In the second preferred embodiment, by providing NICs 60 in the server 50 with a plurality of packet relay processing units, the packet relay device of the present invention can be realized. In the third preferred embodiment, the packet relay device of the present invention can be realized by providing NICs 70 even in a server 80 with no packet relay function.

In the third preferred embodiment, each CPU of the server 80 is not used for the packet process and is used for another process.

Even in the third preferred embodiment, a plurality of CPUs can be efficiently used and accordingly processing performance can be displayed in proportion to the number of CPUs as in other preferred embodiments.

FIG. 11 shows a specific example of the usage of the packet relay device of the present invention.

As described above, the packet relay device of the present invention is used to relay packets between a plurality of networks. Therefore, the protocols of this plurality of networks are sometimes different. FIG. 11 shows the configuration in which protocol conversion is conducted in the packet relay processing unit when the protocol of one network is TCP/IPv6 and that of the other is TCP/IPv4.

In the configuration shown in FIG. 11, each packet relay processing unit 90 comprises the protocol stack 92 of TCP/IPv6 (Internet protocol version 6) and the protocol stack 93 of TCP/IPv4 (Internet protocol version 4), and it terminates a packet. By temporarily terminating a packet, each of two connections can be separately controlled.
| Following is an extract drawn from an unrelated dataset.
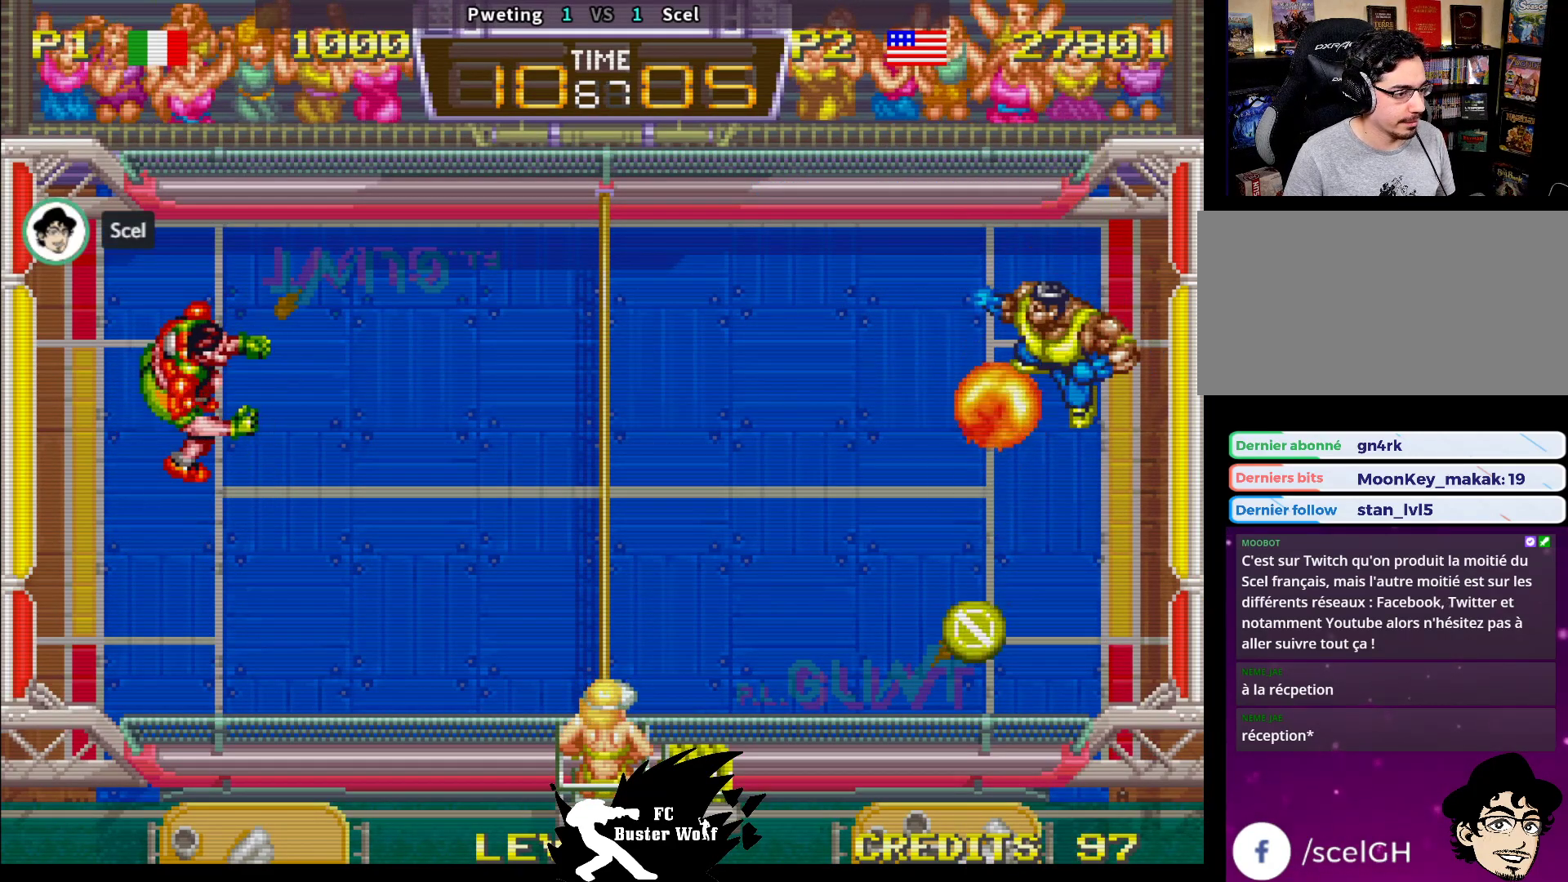
{"buttons": [], "left_stick": "left", "events": [[417, "left_stick", "left"]]}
By temporarily terminating a packet, data in a packet can be cached.

Then, a protocol conversion unit 91 converts protocols. For example, IPv4/IPv6 protocol conversions are conducted by terminating session 1 and session 2 in IPv6 and IPv4 networks, respectively.

Protocol conversion is not limited to IPv4/IPv6 conversion.

FIG. 12 shows an example hardware configuration of the server (computer).

The computer 110 shown in FIG. 12 comprises a CPU 111, a memory device 112, an input device 113, an output device 114, an external storage device 115, a medium driver device 116, a network connection device 117 and the like, and they are connected by a bus 118. The configuration shown in FIG. 12 is one example, and it is not limited to this.

The CPU 111 is a central processing unit controlling the entire computer 110.

The memory device 112 is memory temporarily storing a program or data stored in the external storage device 115 (or portable storage medium 119) when executing the program, updating the data and so on, such as a RAM and the like. The CPU 111 performs the various processes described above using the program/data read from the memory device 112.

The input device is a keyboard, a mouse, a touch panel and the like.

The output device 114 is a display, a printer and the like.

Neither input device 113 nor output device 114 is always needed.

The external storage device 115 is a hard disk device and the like, and stores the program/data and the like in order to implement the various functions described above.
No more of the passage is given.